Canadians tempted to shop for a preferred COVID-19 vaccine have been given simple advice from experts who have examined the country’s three available options: Take what is offered as quickly as possible.
The vaccine study and approval processes have swamped the public with numbers about vaccine efficacy, how long immunity may last, details about the difference between innovative and traditional vaccine platforms and shifting schedules for administering doses.
The bottom line for Canadians who are accustomed to using consumer skills to find the best option is simple, according to Tania Watts, an immunologist at the University of Toronto: “I would take what is offered as it decreases your likelihood of severe disease and death.”
While no direct head-to-head study has been conducted on the COVID-19 vaccines, current data suggest the AstraZeneca shot is just as effective as the Moderna and Pfizer-BioNTech mRNA vaccines at preventing serious illness and death. However, it may be less effective at preventing mild illness.
This difference was enough for an independent committee of experts to draw a distinction between AstraZeneca’s vaccine and the two others in recommendations that were published online Monday by the Public Health Agency of Canada.
The committee determined there were not enough data to recommend the AstraZeneca vaccine for Canadians who are 65 and older, a position also taken by some European countries.

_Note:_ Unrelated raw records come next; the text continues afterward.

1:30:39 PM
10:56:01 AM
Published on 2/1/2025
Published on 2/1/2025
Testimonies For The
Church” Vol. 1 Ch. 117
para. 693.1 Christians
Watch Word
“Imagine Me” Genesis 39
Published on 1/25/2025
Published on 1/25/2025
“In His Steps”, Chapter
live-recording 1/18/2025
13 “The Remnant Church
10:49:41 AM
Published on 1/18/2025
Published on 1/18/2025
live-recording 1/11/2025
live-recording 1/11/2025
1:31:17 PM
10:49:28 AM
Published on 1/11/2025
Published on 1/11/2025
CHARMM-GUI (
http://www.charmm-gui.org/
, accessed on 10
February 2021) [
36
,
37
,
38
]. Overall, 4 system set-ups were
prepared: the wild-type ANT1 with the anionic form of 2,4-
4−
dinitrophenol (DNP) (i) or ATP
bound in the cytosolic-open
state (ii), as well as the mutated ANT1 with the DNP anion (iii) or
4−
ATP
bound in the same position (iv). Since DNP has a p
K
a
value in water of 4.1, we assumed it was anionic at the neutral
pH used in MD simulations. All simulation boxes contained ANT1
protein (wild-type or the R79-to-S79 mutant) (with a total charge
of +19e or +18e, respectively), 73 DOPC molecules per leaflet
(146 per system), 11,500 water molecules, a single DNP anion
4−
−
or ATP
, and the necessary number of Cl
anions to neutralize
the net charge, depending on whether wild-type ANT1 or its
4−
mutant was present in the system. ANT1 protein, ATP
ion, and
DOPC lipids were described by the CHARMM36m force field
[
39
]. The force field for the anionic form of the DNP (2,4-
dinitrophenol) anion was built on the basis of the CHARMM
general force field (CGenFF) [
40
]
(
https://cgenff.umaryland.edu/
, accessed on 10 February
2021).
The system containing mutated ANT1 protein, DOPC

The new recommendations also make clear that those who have previously been prioritized for vaccination, including front-line workers and Indigenous Canadians, should receive the mRNA vaccines as a first choice. In cases where an mRNA vaccine is not available, AstraZeneca should be given when “the advantages of earlier vaccination outweigh the limitations of vaccinating with a less efficacious vaccine” and when the recipient provides informed consent after a discussion about “current local vaccine options.”

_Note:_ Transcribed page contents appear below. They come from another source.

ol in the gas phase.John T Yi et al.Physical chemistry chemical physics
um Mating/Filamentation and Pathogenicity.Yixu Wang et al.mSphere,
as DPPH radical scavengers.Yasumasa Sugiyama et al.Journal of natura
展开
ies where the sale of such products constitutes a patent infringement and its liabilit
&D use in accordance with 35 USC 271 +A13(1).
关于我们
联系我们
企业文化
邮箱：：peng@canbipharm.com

When asked if the committee’s more restrictive recommendations for the AstraZeneca vaccine might prompt some people to hold off from taking it when offered, vice-chair Shelley Deeks said, “Vaccine acceptance is one consideration for the committee. ... However we also need to ensure that we examine the available data and make evidence-based recommendations.”

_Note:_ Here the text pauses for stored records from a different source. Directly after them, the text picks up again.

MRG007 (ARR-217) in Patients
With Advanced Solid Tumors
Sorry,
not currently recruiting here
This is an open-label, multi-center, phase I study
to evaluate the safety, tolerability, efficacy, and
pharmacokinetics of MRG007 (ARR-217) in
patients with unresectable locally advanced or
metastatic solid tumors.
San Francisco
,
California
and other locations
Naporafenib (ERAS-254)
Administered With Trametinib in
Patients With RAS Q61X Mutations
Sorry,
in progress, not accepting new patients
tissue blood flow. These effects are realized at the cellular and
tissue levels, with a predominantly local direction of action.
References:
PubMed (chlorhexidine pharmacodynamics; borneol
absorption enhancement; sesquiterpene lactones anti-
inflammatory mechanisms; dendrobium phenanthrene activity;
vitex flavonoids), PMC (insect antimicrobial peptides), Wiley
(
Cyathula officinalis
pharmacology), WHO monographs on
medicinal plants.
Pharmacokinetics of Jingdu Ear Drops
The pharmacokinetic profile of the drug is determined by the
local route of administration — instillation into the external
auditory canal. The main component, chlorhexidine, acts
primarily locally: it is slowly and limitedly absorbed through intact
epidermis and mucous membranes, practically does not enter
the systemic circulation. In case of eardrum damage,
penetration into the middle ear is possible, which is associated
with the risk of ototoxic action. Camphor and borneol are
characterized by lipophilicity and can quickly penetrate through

Dr. Deeks, a physician and the surveillance medical officer of health for Nova Scotia, added the committee would continue to revise its recommendations as data become available and more vaccines are authorized. This could occur in a matter of days if the Johnson & Johnson single-dose vaccine is approved by Canadian regulators.
The Public Health Agency of Canada responded to the recommendation with a statement saying “the best vaccine for a Canadian is the one they can get.” The agency noted the AstraZeneca shot showed no safety concerns in clinical trials or among seniors already vaccinated in other countries, and is showing some benefits in older populations including reduced chance of hospitalization.
Last month, University of Edinburgh researchers reported that the vaccination of more than 1.1 million individuals in Scotland with the AstraZeneca and Pfizer-BioNTech vaccines had reduced the risk of hospitalization because of COVID-19 by up to 94 per cent and 85 per cent, respectively.
British Columbia announced Monday it will start a second-track vaccination campaign for essential workers using the refrigerator-stable vaccines such as the AstraZeneca shot. Older and vulnerable populations will continue to receive the Moderna and Pfizer vaccines, which require deep freezing and more preparation.
Bonnie Henry, B.C.’s Provincial Health Officer, said essential workers will have the option to continue waiting their turn for mRNA vaccines if they do not want the AstraZeneca dose.
“There will be a little bit of choice but not a whole lot,” Dr. Henry said. “We encourage people to get the vaccine available to them.”
In Quebec, Daniel Paré, the head of the province’s vaccination program, said Monday that people will not get to choose which vaccine they get, although they will be informed of which dose is coming before they get the needle.
“With a global shortage of vaccine, we use the vaccine that is safe and effective and available,” Mr. Paré told Montreal radio 98.5.
Dr. Watts at the University of Toronto said concentrating the mRNA vaccines on older and immunocompromised people may make sense because those vaccines have higher efficacy than AstraZeneca’s. People in those categories also have a weaker immune response, she said.
All three vaccines share some unknown factors, such as how long immunity lasts, how long the booster shot can wait and whether they can be used interchangeably in second doses, she said.
Jennifer Gommerman, also an immunologist at the University of Toronto, agreed mRNA vaccines “may be a better choice for groups with less immune response.”
“But for the rest of us, in the name of herd immunity, I would take what’s given as it contributes to the war on COVID,” she said. “All the vaccines prevent severe COVID requiring hospitalization. If you are offered a vaccine, you take it.”